To do this, the mediator has these responsibilities:
- make sure both spouses have a chance to explain their needs and wishes
- make sure everyone is respectful and both spouses are treated equally during the mediation sessions
- help the couple put their children's needs first
The mediator cannot do these things:
- make decisions for the couple (because mediators are not judges)
- represent one of the spouses
- take one spouse's side
- give legal opinions
The mediator can do these things:
- end the mediation at any time if the session is not going well
- suggest that the spouses meet with a legal professional if they need a legal opinion on one of the topics discussed
- give general legal information
Preparing for Mediation
To prepare for mediation, the couple can
- meet with a lawyer or notary individually to learn about their rights and obligations,
- gather all documents that might be useful to them or to the mediator, such as tax returns, and
- write down what they disagree on and why.

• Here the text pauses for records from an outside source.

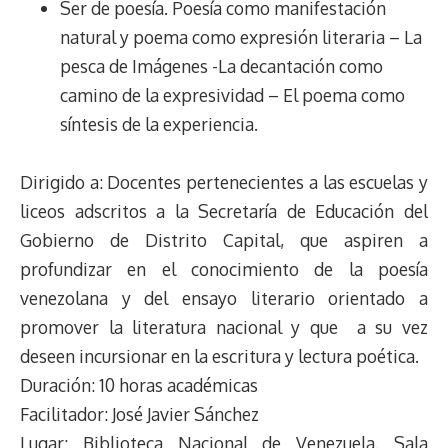
Ser de poesía. Poesía como manifestación
natural y poema como expresión literaria – La
pesca de Imágenes -La decantación como
camino de la expresividad – El poema como
síntesis de la experiencia.
Dirigido a: Docentes pertenecientes a las escuelas y
liceos adscritos a la Secretaría de Educación del
Gobierno de Distrito Capital, que aspiren a
profundizar en el conocimiento de la poesía
venezolana y del ensayo literario orientado a
promover la literatura nacional y que a su vez
deseen incursionar en la escritura y lectura poética.
Duración: 10 horas académicas
Facilitador: José Javier Sánchez
Lugar: Biblioteca Nacional de Venezuela. Sala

The Three Steps in the Mediation Process
The spouses are not allowed to have a lawyer with them during the mediation sessions. However, they can meet with a lawyer or notary before, during or after the mediation process to get legal advice.
Mediation usually involves three steps:
During the evaluation step, the mediator does the following:
- explains the mediation process and its role to the couple
- evaluates the situation of the couple and their children
- helps to decide which topics should be discussed
- plans the next mediation sessions
- asks the couple to sign a mediation contract, which outlines the rules for the mediation
In the sessions that follow, the mediator tries to help the couple agree on the specific points raised.
|Anything said or written down during mediation is confidential and can’t be repeated in court if mediation doesn’t work.|
3. Preparation of a Report on Points of Agreement
After the sessions are over, the mediator writes a report on all the points the couple agrees on.
is usually a list of points on which the couple agrees
is not very detailed or specific
- does not oblige the couple to follow it because it's not a contract or a court decision
The spouses should not sign the report. If they do, it could be considered a contract that they are forced to follow. It is not a good idea to sign the report because it is not written in a way that protects them or prevents misunderstandings.
This is why the mediator recommends that the spouses consult a lawyer or notary to convert the report into a draft agreement, which will later be filed in court and eventually become a decision of the court.
This article explains in a general way the law that applies in Quebec. This article is not a legal opinion or legal advice. To find out the specific rules for your situation, consult a lawyer or notary.